EXERCISE INPUTS Block Start

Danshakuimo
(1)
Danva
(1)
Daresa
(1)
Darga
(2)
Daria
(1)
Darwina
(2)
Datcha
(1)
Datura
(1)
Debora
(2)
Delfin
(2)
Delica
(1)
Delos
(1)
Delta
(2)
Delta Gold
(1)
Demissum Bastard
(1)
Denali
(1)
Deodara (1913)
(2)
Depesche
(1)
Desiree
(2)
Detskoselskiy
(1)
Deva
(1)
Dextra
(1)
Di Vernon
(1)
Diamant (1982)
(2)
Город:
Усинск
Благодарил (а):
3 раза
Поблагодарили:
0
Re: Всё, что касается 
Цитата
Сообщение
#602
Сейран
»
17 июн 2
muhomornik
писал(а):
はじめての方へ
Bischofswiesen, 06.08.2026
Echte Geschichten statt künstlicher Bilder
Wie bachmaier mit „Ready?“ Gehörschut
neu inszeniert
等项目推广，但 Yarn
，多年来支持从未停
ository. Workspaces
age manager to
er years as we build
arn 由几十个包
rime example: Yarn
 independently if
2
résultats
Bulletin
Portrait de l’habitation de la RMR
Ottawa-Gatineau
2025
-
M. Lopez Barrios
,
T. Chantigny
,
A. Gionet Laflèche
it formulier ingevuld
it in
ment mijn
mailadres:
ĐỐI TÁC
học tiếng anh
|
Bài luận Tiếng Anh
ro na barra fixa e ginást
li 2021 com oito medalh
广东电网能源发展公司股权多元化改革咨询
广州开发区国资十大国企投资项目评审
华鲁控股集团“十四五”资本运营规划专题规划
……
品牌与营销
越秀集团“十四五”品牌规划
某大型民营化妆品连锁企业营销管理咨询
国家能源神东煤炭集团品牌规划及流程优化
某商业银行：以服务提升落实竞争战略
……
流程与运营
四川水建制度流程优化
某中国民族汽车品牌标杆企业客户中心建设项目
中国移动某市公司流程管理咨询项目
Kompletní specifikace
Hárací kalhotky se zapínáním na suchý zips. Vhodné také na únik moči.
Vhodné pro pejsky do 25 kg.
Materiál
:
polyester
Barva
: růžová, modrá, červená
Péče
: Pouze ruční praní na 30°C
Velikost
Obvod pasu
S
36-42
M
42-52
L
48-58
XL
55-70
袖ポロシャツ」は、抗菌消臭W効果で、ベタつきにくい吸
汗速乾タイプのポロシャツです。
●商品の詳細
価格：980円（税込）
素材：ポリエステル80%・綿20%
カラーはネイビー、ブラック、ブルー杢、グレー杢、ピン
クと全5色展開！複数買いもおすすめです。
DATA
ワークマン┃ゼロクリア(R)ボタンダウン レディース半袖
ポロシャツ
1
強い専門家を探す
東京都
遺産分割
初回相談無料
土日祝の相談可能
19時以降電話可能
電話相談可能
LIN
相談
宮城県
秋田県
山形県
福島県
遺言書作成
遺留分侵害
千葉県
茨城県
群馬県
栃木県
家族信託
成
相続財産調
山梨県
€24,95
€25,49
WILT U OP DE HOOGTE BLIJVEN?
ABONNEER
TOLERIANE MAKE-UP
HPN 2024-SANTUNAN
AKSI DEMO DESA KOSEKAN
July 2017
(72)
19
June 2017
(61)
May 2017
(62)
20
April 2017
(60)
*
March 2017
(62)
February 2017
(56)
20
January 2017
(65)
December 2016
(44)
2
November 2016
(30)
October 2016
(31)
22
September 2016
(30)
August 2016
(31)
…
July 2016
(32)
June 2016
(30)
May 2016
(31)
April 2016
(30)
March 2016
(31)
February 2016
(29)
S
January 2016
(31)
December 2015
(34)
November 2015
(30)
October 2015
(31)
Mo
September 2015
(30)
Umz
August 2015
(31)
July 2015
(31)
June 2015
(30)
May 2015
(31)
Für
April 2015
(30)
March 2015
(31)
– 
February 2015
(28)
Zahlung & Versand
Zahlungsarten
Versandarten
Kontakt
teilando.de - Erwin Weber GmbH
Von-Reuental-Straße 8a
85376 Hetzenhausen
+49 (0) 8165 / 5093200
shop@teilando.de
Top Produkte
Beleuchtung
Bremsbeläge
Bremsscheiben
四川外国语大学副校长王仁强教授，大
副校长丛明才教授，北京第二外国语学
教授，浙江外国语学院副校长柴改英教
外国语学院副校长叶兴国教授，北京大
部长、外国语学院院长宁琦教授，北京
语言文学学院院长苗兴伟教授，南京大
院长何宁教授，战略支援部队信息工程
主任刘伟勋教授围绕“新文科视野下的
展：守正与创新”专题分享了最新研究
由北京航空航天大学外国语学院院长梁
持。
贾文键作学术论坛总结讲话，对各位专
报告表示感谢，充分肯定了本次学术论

EXERCISE INPUTS Block End

Reproduce every row above verbatim, changing no character and preserving the original order.

Danshakuimo
(1)
Danva
(1)
Daresa
(1)
Darga
(2)
Daria
(1)
Darwina
(2)
Datcha
(1)
Datura
(1)
Debora
(2)
Delfin
(2)
Delica
(1)
Delos
(1)
Delta
(2)
Delta Gold
(1)
Demissum Bastard
(1)
Denali
(1)
Deodara (1913)
(2)
Depesche
(1)
Desiree
(2)
Detskoselskiy
(1)
Deva
(1)
Dextra
(1)
Di Vernon
(1)
Diamant (1982)
(2)
Город:
Усинск
Благодарил (а):
3 раза
Поблагодарили:
0
Re: Всё, что касается 
Цитата
Сообщение
#602
Сейран
»
17 июн 2
muhomornik
писал(а):
はじめての方へ
Bischofswiesen, 06.08.2026
Echte Geschichten statt künstlicher Bilder
Wie bachmaier mit „Ready?“ Gehörschut
neu inszeniert
等项目推广，但 Yarn
，多年来支持从未停
ository. Workspaces
age manager to
er years as we build
arn 由几十个包
rime example: Yarn
 independently if
2
résultats
Bulletin
Portrait de l’habitation de la RMR
Ottawa-Gatineau
2025
-
M. Lopez Barrios
,
T. Chantigny
,
A. Gionet Laflèche
it formulier ingevuld
it in
ment mijn
mailadres:
ĐỐI TÁC
học tiếng anh
|
Bài luận Tiếng Anh
ro na barra fixa e ginást
li 2021 com oito medalh
广东电网能源发展公司股权多元化改革咨询
广州开发区国资十大国企投资项目评审
华鲁控股集团“十四五”资本运营规划专题规划
……
品牌与营销
越秀集团“十四五”品牌规划
某大型民营化妆品连锁企业营销管理咨询
国家能源神东煤炭集团品牌规划及流程优化
某商业银行：以服务提升落实竞争战略
……
流程与运营
四川水建制度流程优化
某中国民族汽车品牌标杆企业客户中心建设项目
中国移动某市公司流程管理咨询项目
Kompletní specifikace
Hárací kalhotky se zapínáním na suchý zips. Vhodné také na únik moči.
Vhodné pro pejsky do 25 kg.
Materiál
:
polyester
Barva
: růžová, modrá, červená
Péče
: Pouze ruční praní na 30°C
Velikost
Obvod pasu
S
36-42
M
42-52
L
48-58
XL
55-70
袖ポロシャツ」は、抗菌消臭W効果で、ベタつきにくい吸
汗速乾タイプのポロシャツです。
●商品の詳細
価格：980円（税込）
素材：ポリエステル80%・綿20%
カラーはネイビー、ブラック、ブルー杢、グレー杢、ピン
クと全5色展開！複数買いもおすすめです。
DATA
ワークマン┃ゼロクリア(R)ボタンダウン レディース半袖
ポロシャツ
1
強い専門家を探す
東京都
遺産分割
初回相談無料
土日祝の相談可能
19時以降電話可能
電話相談可能
LIN
相談
宮城県
秋田県
山形県
福島県
遺言書作成
遺留分侵害
千葉県
茨城県
群馬県
栃木県
家族信託
成
相続財産調
山梨県
€24,95
€25,49
WILT U OP DE HOOGTE BLIJVEN?
ABONNEER
TOLERIANE MAKE-UP
HPN 2024-SANTUNAN
AKSI DEMO DESA KOSEKAN
July 2017
(72)
19
June 2017
(61)
May 2017
(62)
20
April 2017
(60)
*
March 2017
(62)
February 2017
(56)
20
January 2017
(65)
December 2016
(44)
2
November 2016
(30)
October 2016
(31)
22
September 2016
(30)
August 2016
(31)
…
July 2016
(32)
June 2016
(30)
May 2016
(31)
April 2016
(30)
March 2016
(31)
February 2016
(29)
S
January 2016
(31)
December 2015
(34)
November 2015
(30)
October 2015
(31)
Mo
September 2015
(30)
Umz
August 2015
(31)
July 2015
(31)
June 2015
(30)
May 2015
(31)
Für
April 2015
(30)
March 2015
(31)
– 
February 2015
(28)
Zahlung & Versand
Zahlungsarten
Versandarten
Kontakt
teilando.de - Erwin Weber GmbH
Von-Reuental-Straße 8a
85376 Hetzenhausen
+49 (0) 8165 / 5093200
shop@teilando.de
Top Produkte
Beleuchtung
Bremsbeläge
Bremsscheiben
四川外国语大学副校长王仁强教授，大
副校长丛明才教授，北京第二外国语学
教授，浙江外国语学院副校长柴改英教
外国语学院副校长叶兴国教授，北京大
部长、外国语学院院长宁琦教授，北京
语言文学学院院长苗兴伟教授，南京大
院长何宁教授，战略支援部队信息工程
主任刘伟勋教授围绕“新文科视野下的
展：守正与创新”专题分享了最新研究
由北京航空航天大学外国语学院院长梁
持。
贾文键作学术论坛总结讲话，对各位专
报告表示感谢，充分肯定了本次学术论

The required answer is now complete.